Thomas Schmid, a former left-wing renegade who now writes a thoughtful blog for the conservative daily Die Welt, has suggested that Sunday’s upset is due to democracy and civil society being less firmly rooted in formerly communist East Germany. There is some evidence for that, including startlingly high support for Russia’s President Vladimir Putin. Yet it’s also a somewhat condescending take. East Germans do have legitimate grievances against what they see as an entitled and aloof political establishment. Carpetbaggers from the West who took all the best jobs after unification in 1990 come to mind; and pensions are still lower in the East than in the West, a quarter-century later.

But the AfD is neither a creation of the east, nor is it confined to it. It has fielded candidates in ten of the eleven states that have held elections since its founding in February 2013—five in the West and five in the East. It vaulted over the 5 percent entry threshold in all except one—with double-digit wins in every election held since Merkel welcomed a historic influx of refugees a year ago with the now legendary phrase, wir schaffen das (we can do it). In Mecklenburg, the AfD was able to push voter turnout up by 10 percent and poach voters from all the parties, including the extreme left and right. Even more significantly, it was able to mobilize a large group of non-voters—as it did in the last three regional elections before. No wonder politicians in Berlin are alarmed.

The AfD’s often shambolic and disruptive public image makes it easy to underestimate its impact. It magnifies and manipulates voters’ fears and grievances, but it is not wasting time by attempting to redress them. By all accounts, its state representatives have spent far more time fighting with each other than on making laws.

At the same time, the AfD has undergone a highly deliberate metamorphosis from a Eurosceptic voice on the right to an increasingly nationalist and xenophobic bloc. It does nothing to disassociate itself from anti-semitic, anti-immigrant, racist, or anti-Islamic supporters. It defames fundamental constitutional values and representative democracy.
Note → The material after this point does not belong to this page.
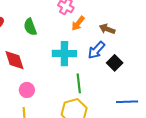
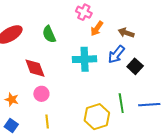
green line: (79, 83) -> (121, 103), moved
pink circle: (27, 90) -> (41, 94), moved

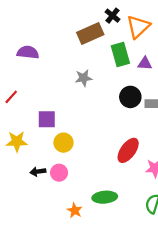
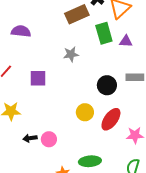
black circle: (130, 97) -> (107, 85), moved
purple square: (47, 119) -> (38, 78), moved
yellow circle: (63, 143) -> (85, 112), moved

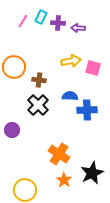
It is reaching out to the conservative mainstream by flaunting its connections to self-proclaimed thinkers of the “New Right.” It is actively seeking to ally itself with extreme rightwing movements at home and abroad, from the local Pegida demonstrations to France’s Marine le Pen or the Netherlands’ Geert Wilders. In nationwide polls, it has consistently been registering 10-14 percent support; not from the dispossessed and disadvantaged, but from middle class men and women raging about social changes they don’t like. No mistake, the AfD is in combat mode. Its target, however, is not class warfare—but the culture wars.

For now, the AfD is still a fringe force. But it is dangerous, and needs to be taken seriously, because it is already putting the established parties on the defensive and changing the terms of the national debate. Its national leaders, who regularly claim that their party represents ‘true’ popular opinion, have made no bones about their ultimate target: “We want to run the country.”

Merkel—who has not declared yet whether she will run again in 2017—appears calmly determined to stay the course despite her sinking popularity figures. She can point to the fact that incoming refugee numbers have dwindled to a trickle, and that the country’s communities have geared up to better integrating those who will stay. And she can take reassurance from the absence of a serious challenger to her stature.

But if she wants to have the choice of running again, she will have to do better at explaining to Germans and their neighbors why her morally admirable decision to let in the refugees is also good for the country, and for Europe. What is at stake is nothing less than the future of both.